Boundary of this approach:
NSGs don’t override routing, and they don’t magically preserve return paths. They work because routing blast radius has already been constrained elsewhere. If your isolation depends on a shared UDR, this pattern collapses.

Architectural Shape: Containment Without Global Impact

flowchart LR subgraph VNet subgraph ZoneA["App Zone A"] A1[App Subnet] end subgraph ZoneB["App Zone B"] B1[App Subnet] end subgraph Control["Defender Control Plane"] Bastion Logs end end A1 -->|Explicit, Limited Paths| B1 A1 -->|Telemetry Only| Logs Bastion --> A1

The important property here is not segmentation it’s decision locality.

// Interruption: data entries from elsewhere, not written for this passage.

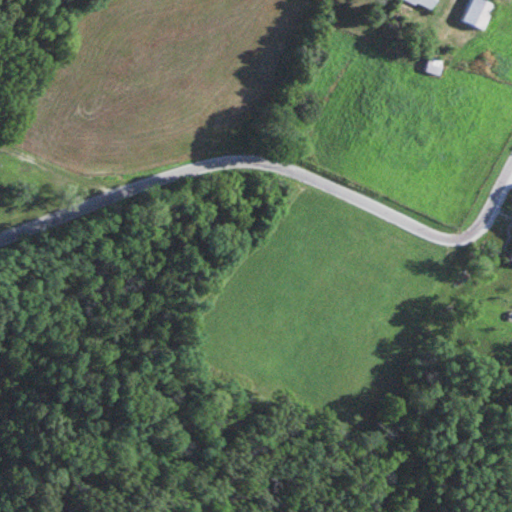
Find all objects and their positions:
building: (425, 3)
building: (477, 12)
building: (433, 64)
road: (232, 154)
road: (51, 164)
road: (488, 209)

Containment decisions apply where the problem exists, not everywhere trust happens to be shared.

Gotchas & Edge Cases

Automation can be an attacker’s ally
Policy and IaC pipelines that auto‑remediate “drift” will happily undo containment unless explicitly designed not to. This is not a tooling bug, it’s a design failure.
Service and private endpoints can surprise you
Under containment, DNS resolution and endpoint reachability may not follow your mental model of “blocked traffic”. Treat them as reachability shortcuts that need explicit consideration.
Platform traffic still matters
Over‑zealous denies can break health probes, backups, or agent connectivity. Fail‑safe design preserves defender visibility first.

Best Practices

Treat routing as a blast‑radius control, not a convenience layer.
Avoid shared UDRs where containment scope matters.
Design isolation actions that are subnet‑local and reversible.
Preserve defender access and telemetry under all containment states.
Assume automation will act and decide whether it should during incidents.

🍺

Brewed Insight: I’ve made the shared‑UDR decision myself, more than once because it looked clean and “enterprise‑ready”.
Working through assume breach has forced me to re‑learn that convenience today often becomes fragility tomorrow, and that’s now something I actively push back on in my own designs.